[Pixel coordinate listings]
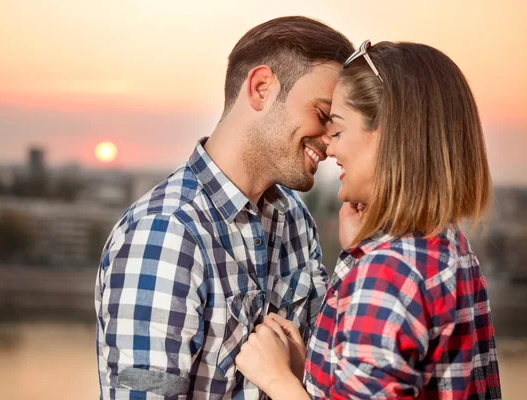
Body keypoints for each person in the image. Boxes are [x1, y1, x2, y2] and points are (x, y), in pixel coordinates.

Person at [94, 16, 354, 399]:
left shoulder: (296, 220)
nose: (331, 144)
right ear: (261, 88)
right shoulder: (165, 235)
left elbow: (327, 377)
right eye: (321, 114)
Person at [234, 40, 502, 399]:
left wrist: (276, 379)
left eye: (340, 130)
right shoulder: (452, 250)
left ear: (391, 136)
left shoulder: (387, 274)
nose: (330, 148)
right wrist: (314, 369)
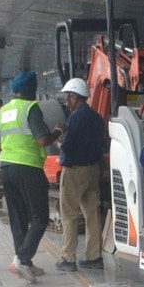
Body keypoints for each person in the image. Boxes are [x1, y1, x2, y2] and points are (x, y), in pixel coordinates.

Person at [0, 70, 63, 284]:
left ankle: (24, 263)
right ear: (32, 91)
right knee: (40, 217)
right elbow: (42, 140)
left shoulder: (1, 111)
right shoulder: (30, 108)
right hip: (28, 167)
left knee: (18, 217)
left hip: (6, 167)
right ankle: (22, 259)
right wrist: (58, 131)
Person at [54, 77, 106, 272]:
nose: (67, 101)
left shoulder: (75, 117)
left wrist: (56, 141)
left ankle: (68, 258)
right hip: (93, 170)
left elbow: (67, 146)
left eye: (68, 97)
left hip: (74, 171)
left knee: (69, 214)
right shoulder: (97, 117)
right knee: (92, 214)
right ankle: (94, 256)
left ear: (75, 97)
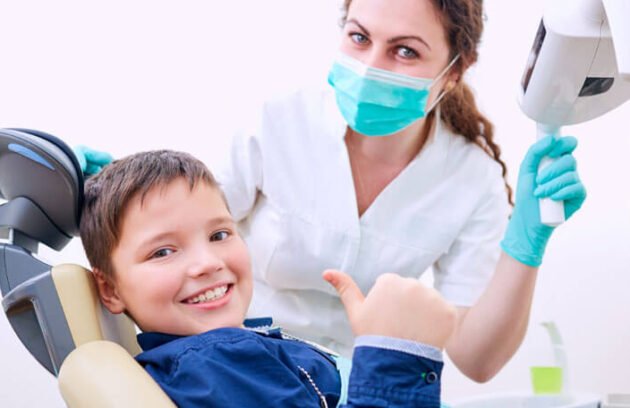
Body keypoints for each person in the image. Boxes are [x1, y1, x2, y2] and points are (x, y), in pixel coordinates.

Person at [76, 0, 587, 382]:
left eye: (405, 51)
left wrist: (525, 247)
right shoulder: (279, 120)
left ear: (455, 71)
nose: (371, 67)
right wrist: (96, 192)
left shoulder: (470, 178)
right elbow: (182, 232)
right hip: (238, 367)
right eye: (359, 38)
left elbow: (475, 359)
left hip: (353, 381)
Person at [79, 149, 458, 408]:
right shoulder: (217, 362)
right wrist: (396, 356)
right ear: (110, 289)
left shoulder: (210, 359)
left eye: (219, 234)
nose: (207, 263)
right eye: (163, 252)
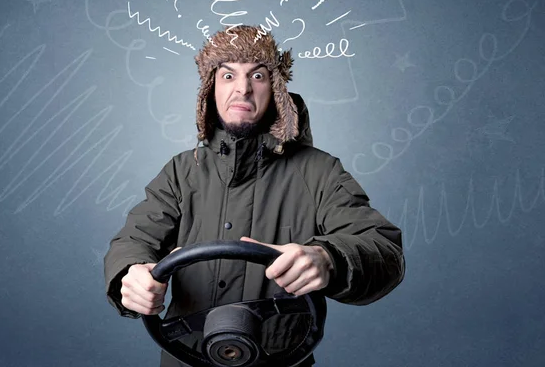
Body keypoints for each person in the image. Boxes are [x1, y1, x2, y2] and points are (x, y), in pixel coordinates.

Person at [103, 25, 405, 367]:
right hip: (185, 358)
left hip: (281, 361)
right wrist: (131, 274)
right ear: (210, 90)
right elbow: (133, 239)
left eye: (257, 75)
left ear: (275, 88)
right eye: (228, 75)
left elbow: (384, 249)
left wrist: (329, 258)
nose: (243, 88)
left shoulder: (320, 172)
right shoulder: (180, 172)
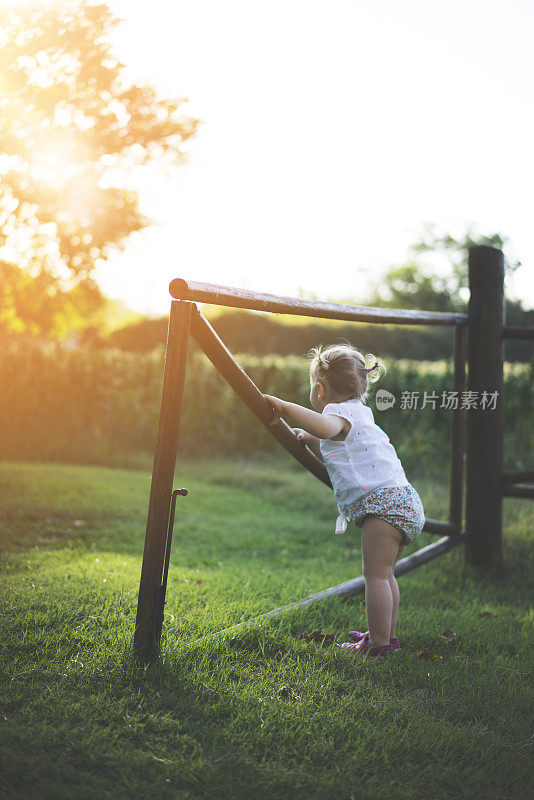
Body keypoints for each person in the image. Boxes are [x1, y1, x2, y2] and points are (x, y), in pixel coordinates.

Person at [264, 343, 425, 659]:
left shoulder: (335, 413)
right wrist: (310, 437)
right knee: (386, 575)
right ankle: (387, 638)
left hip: (383, 507)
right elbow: (339, 439)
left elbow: (327, 427)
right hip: (405, 502)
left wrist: (284, 406)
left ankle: (378, 645)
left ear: (320, 389)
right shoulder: (360, 413)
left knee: (375, 576)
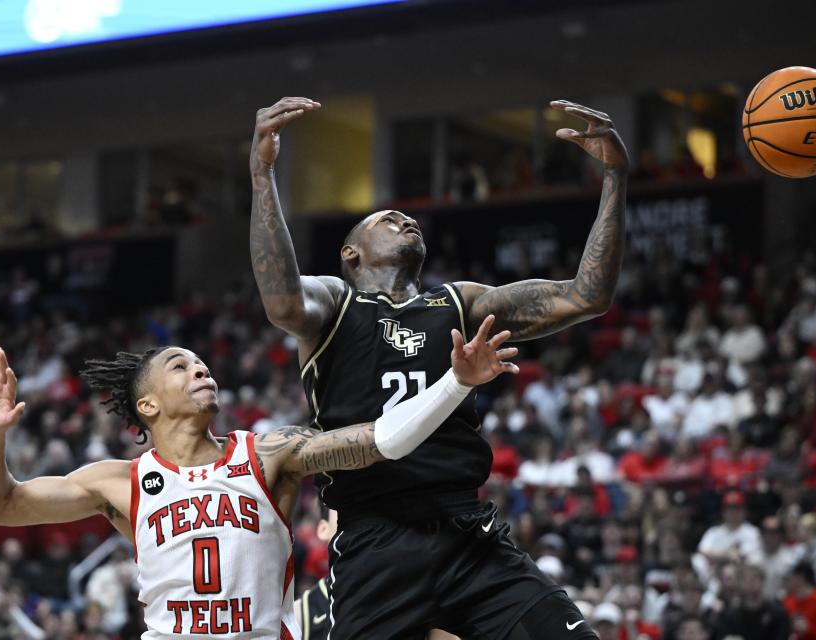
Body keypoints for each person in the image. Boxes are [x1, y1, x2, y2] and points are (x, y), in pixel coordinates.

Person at [250, 95, 627, 640]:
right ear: (350, 254)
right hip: (375, 543)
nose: (405, 218)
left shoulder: (459, 302)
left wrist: (615, 177)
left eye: (407, 217)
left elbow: (587, 296)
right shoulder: (335, 303)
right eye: (385, 219)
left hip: (465, 532)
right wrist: (262, 174)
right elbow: (282, 301)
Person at [0, 320, 517, 640]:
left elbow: (380, 441)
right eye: (181, 366)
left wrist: (453, 384)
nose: (202, 370)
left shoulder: (269, 453)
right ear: (148, 403)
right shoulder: (118, 482)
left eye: (203, 364)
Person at [293, 504, 458, 640]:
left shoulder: (425, 601)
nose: (364, 522)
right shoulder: (300, 615)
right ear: (323, 529)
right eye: (346, 510)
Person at [714, 563, 791, 640]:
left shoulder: (777, 613)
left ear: (762, 581)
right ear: (739, 583)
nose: (749, 583)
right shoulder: (732, 614)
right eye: (744, 579)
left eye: (753, 579)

» **Directions for this task**:
Going through the entries above, tally every line that contains the string "elbow", then state only the total.

» **The answer**:
12